How dresses can be good for your mental health

My baby twirls.

Granted, it is a slow, wobbly circle that usually ends with her tumbling down and injuring her head. But it is clear that Bettie Anne has the Twirling Instinct.

That's what I focus on. Not the impossible fact that she's almost 1. Why is she growing up? I told her not to. She didn't listen. I think I need to ground her.

Rumor is she even has teeth in there, but I don't know how many. I don't want to know. Because big girls have teeth, and since she was just born yesterday, she can't be a big girl yet.

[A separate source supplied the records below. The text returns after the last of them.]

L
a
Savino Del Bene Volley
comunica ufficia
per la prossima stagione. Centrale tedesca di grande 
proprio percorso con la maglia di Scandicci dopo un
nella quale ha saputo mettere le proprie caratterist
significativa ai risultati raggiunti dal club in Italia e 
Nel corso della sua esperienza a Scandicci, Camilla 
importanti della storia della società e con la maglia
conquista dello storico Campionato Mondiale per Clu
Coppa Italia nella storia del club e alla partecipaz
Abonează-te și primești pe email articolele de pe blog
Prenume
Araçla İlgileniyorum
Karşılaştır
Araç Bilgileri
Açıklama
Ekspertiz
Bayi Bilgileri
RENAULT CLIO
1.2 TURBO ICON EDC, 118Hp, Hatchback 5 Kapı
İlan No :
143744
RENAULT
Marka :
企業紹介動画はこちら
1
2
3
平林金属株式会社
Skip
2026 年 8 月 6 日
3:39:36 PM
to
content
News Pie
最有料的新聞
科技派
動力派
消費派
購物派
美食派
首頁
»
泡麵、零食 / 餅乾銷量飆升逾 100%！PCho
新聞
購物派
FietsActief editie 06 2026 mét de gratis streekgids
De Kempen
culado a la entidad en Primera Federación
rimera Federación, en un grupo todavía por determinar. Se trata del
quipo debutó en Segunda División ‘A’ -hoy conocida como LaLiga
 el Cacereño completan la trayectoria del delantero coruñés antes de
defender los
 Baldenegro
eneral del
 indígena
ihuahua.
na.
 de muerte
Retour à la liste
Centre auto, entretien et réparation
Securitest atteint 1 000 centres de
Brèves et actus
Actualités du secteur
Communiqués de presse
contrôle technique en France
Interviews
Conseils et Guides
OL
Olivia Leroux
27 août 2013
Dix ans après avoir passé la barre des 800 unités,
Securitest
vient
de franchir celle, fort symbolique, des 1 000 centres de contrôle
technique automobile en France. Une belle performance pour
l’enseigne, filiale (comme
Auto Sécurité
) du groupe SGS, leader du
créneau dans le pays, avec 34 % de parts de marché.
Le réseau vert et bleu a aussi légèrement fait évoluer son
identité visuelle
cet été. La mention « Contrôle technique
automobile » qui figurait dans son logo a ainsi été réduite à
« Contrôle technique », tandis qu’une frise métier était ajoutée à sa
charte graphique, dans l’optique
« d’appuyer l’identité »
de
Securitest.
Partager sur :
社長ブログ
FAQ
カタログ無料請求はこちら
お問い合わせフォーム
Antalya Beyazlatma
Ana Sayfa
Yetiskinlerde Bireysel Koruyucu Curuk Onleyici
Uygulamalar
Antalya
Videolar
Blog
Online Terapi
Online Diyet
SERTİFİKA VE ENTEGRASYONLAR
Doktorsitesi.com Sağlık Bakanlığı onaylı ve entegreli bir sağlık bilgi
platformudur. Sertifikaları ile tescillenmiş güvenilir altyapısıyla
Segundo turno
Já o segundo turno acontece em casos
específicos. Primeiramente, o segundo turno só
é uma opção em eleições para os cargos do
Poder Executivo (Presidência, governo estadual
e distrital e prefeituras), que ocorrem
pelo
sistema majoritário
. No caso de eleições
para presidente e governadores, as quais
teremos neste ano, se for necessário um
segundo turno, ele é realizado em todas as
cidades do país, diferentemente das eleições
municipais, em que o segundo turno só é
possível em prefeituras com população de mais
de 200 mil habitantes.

She walks. Like a mature homo sapiens -- all upright and stuff. We went shopping on Saturday, and she walked through the store and got lost and confused under a clothing rack. This is also very peculiar since she is only three days old.

I am going to have another talk with Bettie tonight and explain to her why she needs to stop getting all grown up. Eleven months and 21 days is sufficient. Good job. She can stop now. Thanks.

Don't get me wrong. I adore the little lady she has become, especially how she rubs her hands together like she is washing them, and how she added in the cheerleader-style spirit fingers to the hand's-up "touchdown" move that Dad taught her for the Superbowl. My heart melts when she rocks her baby-doll while barking like a dog (like a poodle-mommy hybrid), and how she helps me do the laundry by pulling every single item out of all of the drawers.

I proudly watch my baby beginning to make sense out of the machine that we call Earth, but I warn her not to make too much sense out of things, because the unexplainable and indefinable parts are the most interesting.

Any parent knows it's incredible watching your baby define her personality and interests and abilities. And in all practicality, dresses fall much more gorgeously when they aren't bunched up around an immobile infant's milk-logged neck. A two-legged human being means no more dress folds. It means my daughter can experience the magical, floating feeling of a skirt twirling around her legs -- one of our first encounters with creating beauty.

I remember shortly after her birth (the superlative encounter with creating beauty), I was stuck in ICU. I couldn't hold her because I had lost too much blood to move my arms, and I had a thick transfusion tube implanted in my jugular, so I couldn't move my head. Bettie wasn't supposed to be there with me because it was dangerous for a preemie. But a nurse sneaked her down and placed her on my chest.

I remember whispering stuff into her hairy little ears (because she was born with hair on her ears like a monkey), and I told her things that we would do together. Some day, we would go to the park and dance and sing and sit under an apple tree. I told Bettie about twirling and tried to explain its significance, like how it creates a 360-degree, ever-rotating perspective shift and is such a pure form of pleasure. You should make sure you twirl at least three times every day, otherwise you could lose your grip on unreality, I explained.

Now, my baby twirls. All on her own.

I wonder if she absorbed what I told her. Maybe she's trying to show me that we made it; all of the promises I made her are coming true.

We have so much to celebrate on this first birthday. I know that. Remind me again. No dress folds, no dress folds, no tears, silly mama.

I think I need to commit to an extra 21 twirls every day this month. Because my perspective seems to be stuck looking backward.